Description of the task: The answer must reproduce all of the data below exactly and contain no images.

Supplied information:

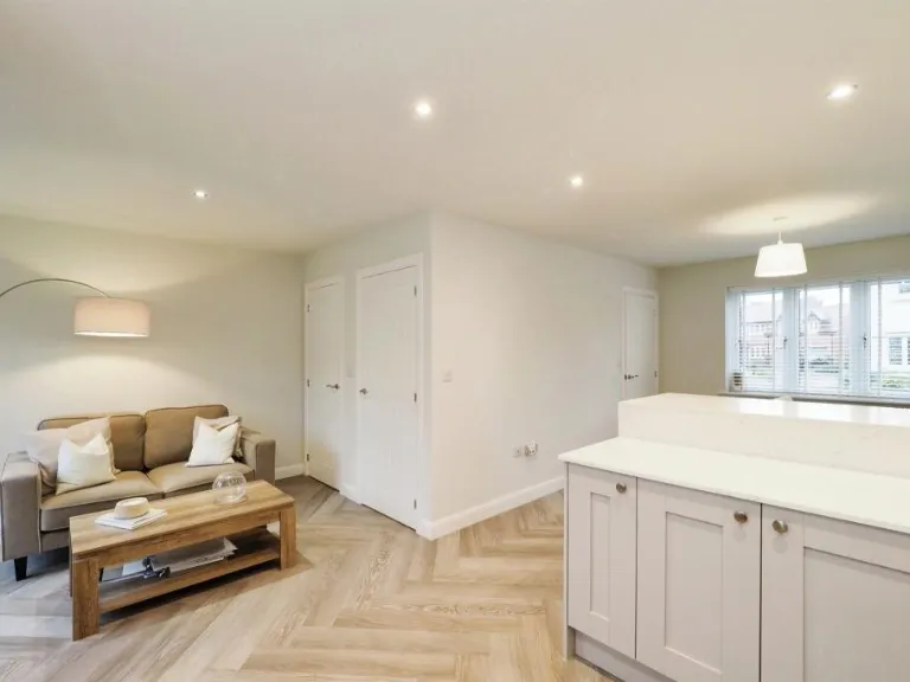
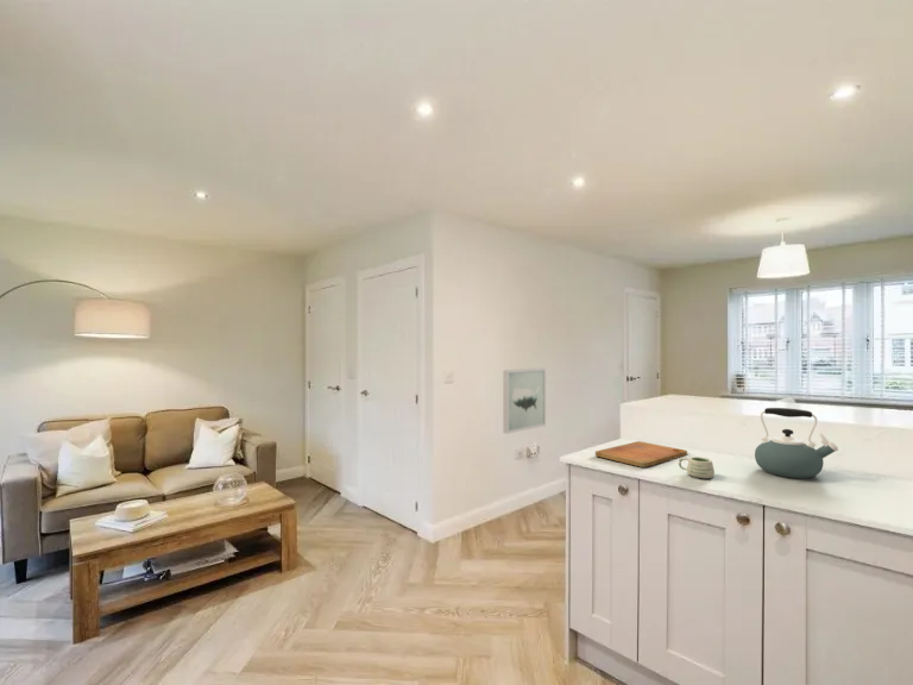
+ cutting board [594,440,688,469]
+ wall art [502,366,547,435]
+ mug [678,455,716,479]
+ kettle [754,407,839,479]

Answer for this exercise:
+ cutting board [594,440,688,469]
+ wall art [502,366,547,435]
+ mug [678,455,716,479]
+ kettle [754,407,839,479]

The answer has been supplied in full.